VTK-m would likely need to add some variations of the BENCHMARK_TEMPLATE
macro that create a cross-product of typelists to support multiple value types and device adapters.
Monitoring Regressions
CDash would require some modification for this to work. At a minimum, CDash would need:
- The ability to parse timing information uploaded from
ctest
(using Google Benchmark'sjson
output would be great here). Rather than execution time per executable, a single executable should be able to provide timing information from multiple benchmarks. - Custom benchmark thresholds per benchmark per machine.
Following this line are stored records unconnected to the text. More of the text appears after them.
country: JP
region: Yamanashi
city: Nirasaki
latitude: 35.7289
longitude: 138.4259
If a benchmark runs too slow OR too fast there should be a notification on the dashboard's web interface.
- The ability to reset the min/max thresholds per benchmark per machine via the web interface.
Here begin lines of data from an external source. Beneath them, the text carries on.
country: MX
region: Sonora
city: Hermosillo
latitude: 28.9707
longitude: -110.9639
- A log of historic times and thresholds per benchmark per machine.
- A plot of historic times and thresholds shown in the web interface.
- A mechanism to ensure that the benchmarks have exclusive access to the machine (e.g. don't run CPU benchmarks while compiling ParaView in the background).
Developer Workflow
During a performance optimization workflow, the ability to easily compare benchmarks to a baseline is essential. Google Benchmark provides a utility similar to VTK-m's custom benchCompare.py
script that can be used to compare two sets of benchmarks:
$ ./compare.py benchmarks ./baseline.json ./benchmark.exe
RUNNING: ./benchmark.exe --benchmark_out=/tmp/tmprBT5nW
Run on (8 X 4000 MHz CPU s)
2017-11-07 21:16:44
------------------------------------------------------
Benchmark Time CPU Iterations
------------------------------------------------------
BM_memcpy/8 36 ns 36 ns 19101577 211.669MB/s
BM_memcpy/64 76 ns 76 ns 9412571 800.199MB/s
BM_memcpy/512 84 ns 84 ns 8249070 5.64771GB/s
BM_memcpy/1024 116 ns 116 ns 6181763 8.19505GB/s
BM_memcpy/8192 643 ns 643 ns 1062855 11.8636GB/s
BM_copy/8 222 ns 222 ns 3137987 34.3772MB/s
BM_copy/64 1608 ns 1608 ns 432758 37.9501MB/s
BM_copy/512 12589 ns 12589 ns 54806 38.7867MB/s
BM_copy/1024 25169 ns 25169 ns 27713 38.8003MB/s
BM_copy/8192 201165 ns 201112 ns 3486 38.8466MB/s
Comparing ./baseline.json to ./benchmark.exe
Benchmark Time CPU Time Old Time New CPU Old CPU New
------------------------------------------------------------------------------------------------------
BM_memcpy/8 +0.0020 +0.0020 36 36 36 36
BM_memcpy/64 -0.0468 -0.0470 76 73 76 73
BM_memcpy/512 +0.0081 +0.0083 84 85 84 85
BM_memcpy/1024 +0.0098 +0.0097 116 118 116 118
BM_memcpy/8192 +0.0200 +0.0203 643 656 643 656
BM_copy/8 +0.0046 +0.0042 222 223 222 223
BM_copy/64 +0.0020 +0.0020 1608 1611 1608 1611
BM_copy/512 +0.0027 +0.0026 12589 12622 12589 12622
BM_copy/1024 +0.0035 +0.0028 25169 25257 25169 25239
BM_copy/8192 +0.0191 +0.0194 201165 205013 201112 205010
Additional comparison modes are detailed here, including filtered benchmarks and comparing specific benchmarks within the same run. Using these will allow developers to quickly observe the effect of their changes on an algorithm's performance.
The compare.py
script from Google Benchmark should be integrated into the vtk-m benchmarking workflow. For instance, a test could fail when it identifies cases where a parallel algorithm is being outperformed by the Serial
backend, or cases where optimizations should occur (such as vectorized bitwise copying of POD data, see #456).